2008-11-14

A Spot of Indigestion

During school days, summer vacations broadly fell into two categories, ones where you would be busier than Gordon Gecko shuffling from one camp to some class or ones where you would catch an afternoon nap listening to Grandmother's stories. While I didn't exactly listen to stories in the later years, my vacations did follow the second track more or less faithfully. Lazy, relaxed and yes, filled with books. In fact, there was a bookstore near our house which had a small library in the back. I finished that one year. Admittedly I gave the M&Bs a wide berth but otherwise all the books that a 12 year old might read were devoured in no time. It took little for boredom to set in again. I experimented with picking up the World Book Encyclopaedia and reading entries at random but that lost its appeal much too soon.

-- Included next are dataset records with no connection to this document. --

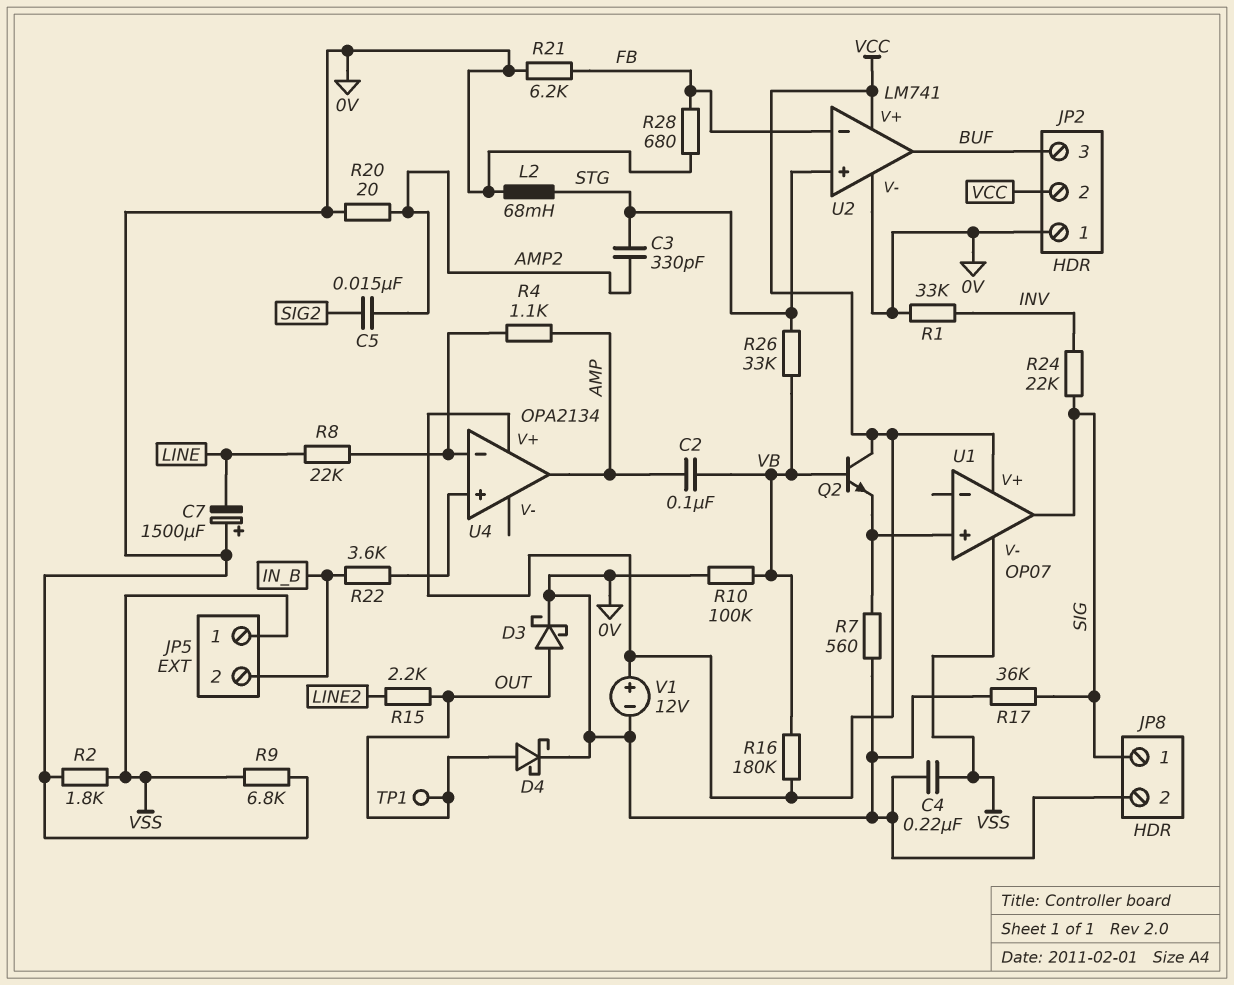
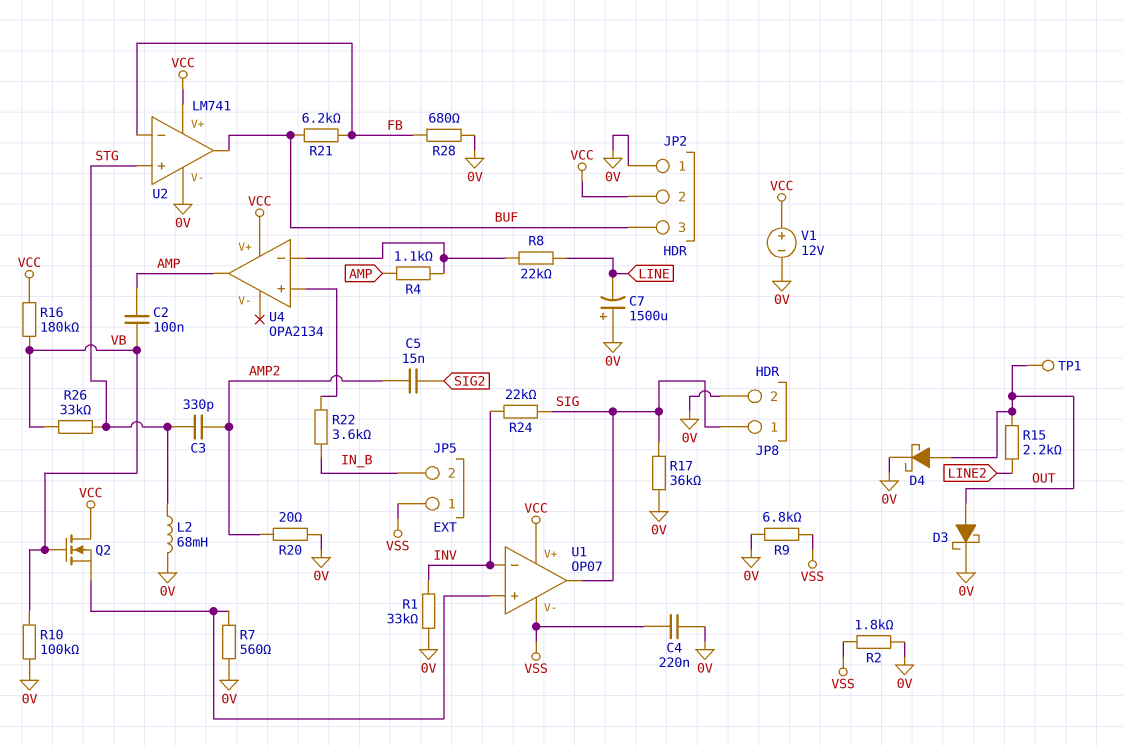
Q2: NPN (B VB, C VCC, E U1/in+) -> NMOS (G VB, D VCC, S U1/in+)
R21: 6.2k (0V, FB) -> 6.2k (BUF, FB)
U1 pin in-: none -> INV

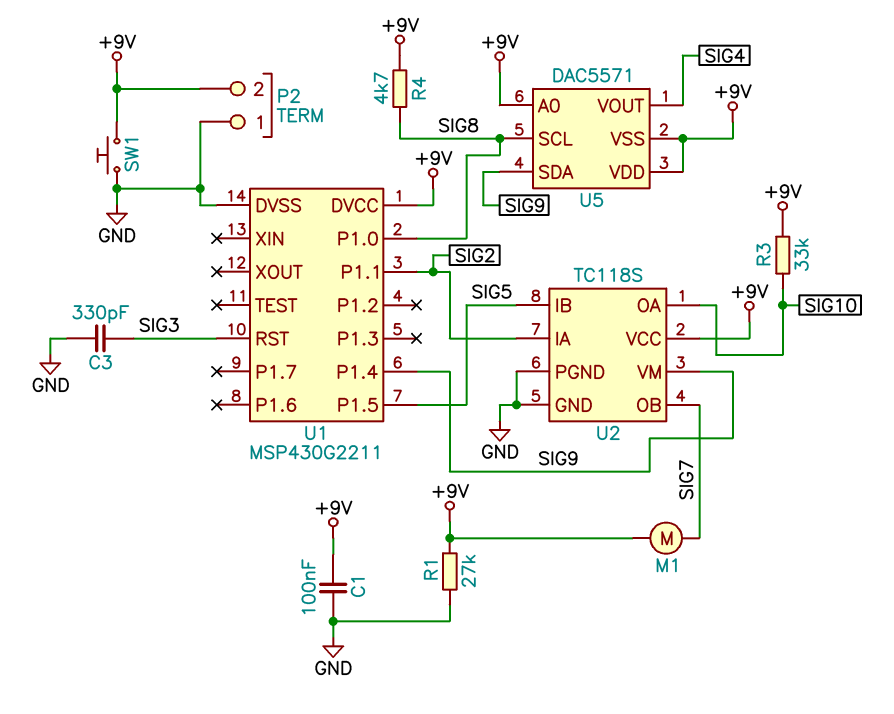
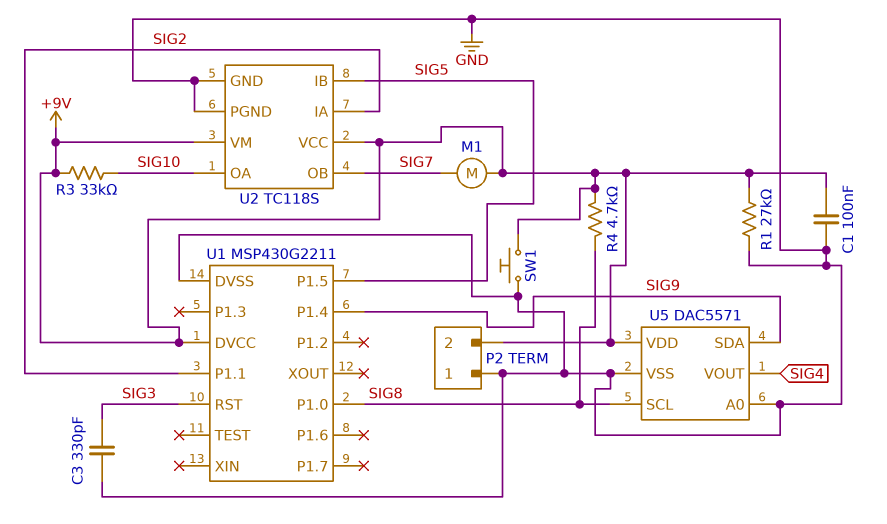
U2 pin VM: SIG9 -> +9V
U5 pin A0: +9V -> GND
U5 pin VSS: +9V -> GND

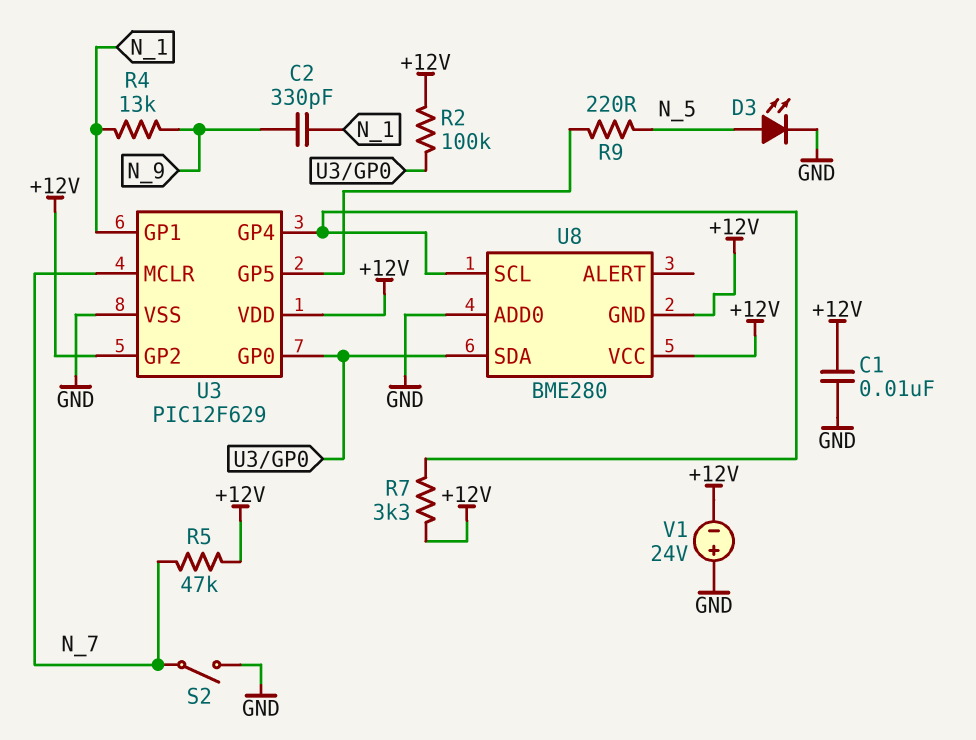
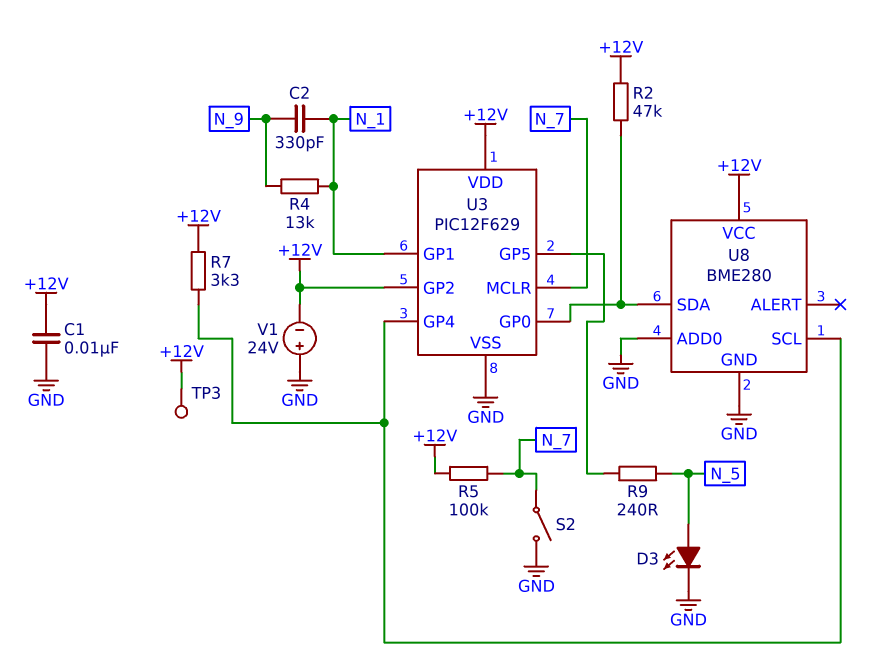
R2: 100k (+12V, U3/GP0) -> 47k (+12V, U3/GP0)
R5: 47k (+12V, N_7) -> 100k (+12V, N_7)
R9: 220 (N_5, U3/GP5) -> 240 (N_5, U3/GP5)
TP3: none -> test point (+12V)
U8 pin GND: +12V -> GND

Then one day I discovered what was hidden behind the World Books. Let me explain. The bookcase in which the World Books were stored initially had started life as a display cabinet and was far too deep. It was built into the wall and as such there was no way to estimate its depth from the outside. Hence there was a stash of books neatly lined up behind the display books, no doubt kept there by my mom who hates clutter and who must have patted herself on the back for thinking of this clever hiding place. Before the suspense gets to you, let me emphasize that I hadn't discovered a Marilyn Monroe edition of Playboy. I must also warn you that all this reminiscing is a build up to a rant (I do seem to do that often, don't I?).

You see, what I had discovered behind the encyclopaedia were old issues of Readers' Digest. Issues going back to 1973. It was this treasure trove that kept me entertained for many days after that. Not just summer vacations, but these issues became regular reading and there was a time when there used to be at least 3-4 of these under my pillow. As far as I could remember, we had had a subscription to RD. But there was something about those issues, maybe what one would call timelessness, that retained their readability 20 years past the date on the cover.

Sadly, I think they have lost it. And it hasn't happened today, its been happening over the past couple of years - ever since they redesigned it and it became worse when taken over by the India Today Group. The 'Win 17 kgs of gold' gimmick just re-enforced the down-the-drain feeling. Not surprisingly, the American Edition displays an even lower expectation of what constitutes a 'Reader'. The issues I have been reading for about 6 months are barely one third the thickness of the childhood ones but seem to have atleast five times as many advertisements.

Its a sign of our times perhaps that we see articles like '10 ways to...' and '5 things that...' in here, a publication that is (I suppose) aimed at the somewhat discerning reader. If I want to read articles like these, there are always those magazines at the supermarket checkout counter. Where are the human interest stories? Where is Drama in Real Life?

In fact, the whole redesign is very picture and graphic oriented which is totally unnecessary in my opinion. It is looks like a presentation, full of bullets and list and large fonts where you try to cover up the lack of material with every clip art in your collection. Due to the large number of advertisements, and obviously advertisements are full of pictures and color and large fonts jumping out at you, sometimes an article gets lost in all that clutter. Its not that hard to miss an article which uses the same sort of stock images of people doing the same kind of everyday activity portrayed in advertisements. Frankly, it looks like the management types have taken over everything, and ruined it in the process.

My last point may be a very small one but it is one which annoys me no end. A business reply post-card stuck in it after every few pages makes it impossible to hold the spine in one hand and flip the pages. Trivial, I know, but its the small things that make a difference.

I guess I will have to stick to the dusty yellowed pages for my reading pleasure. Old is truly Gold.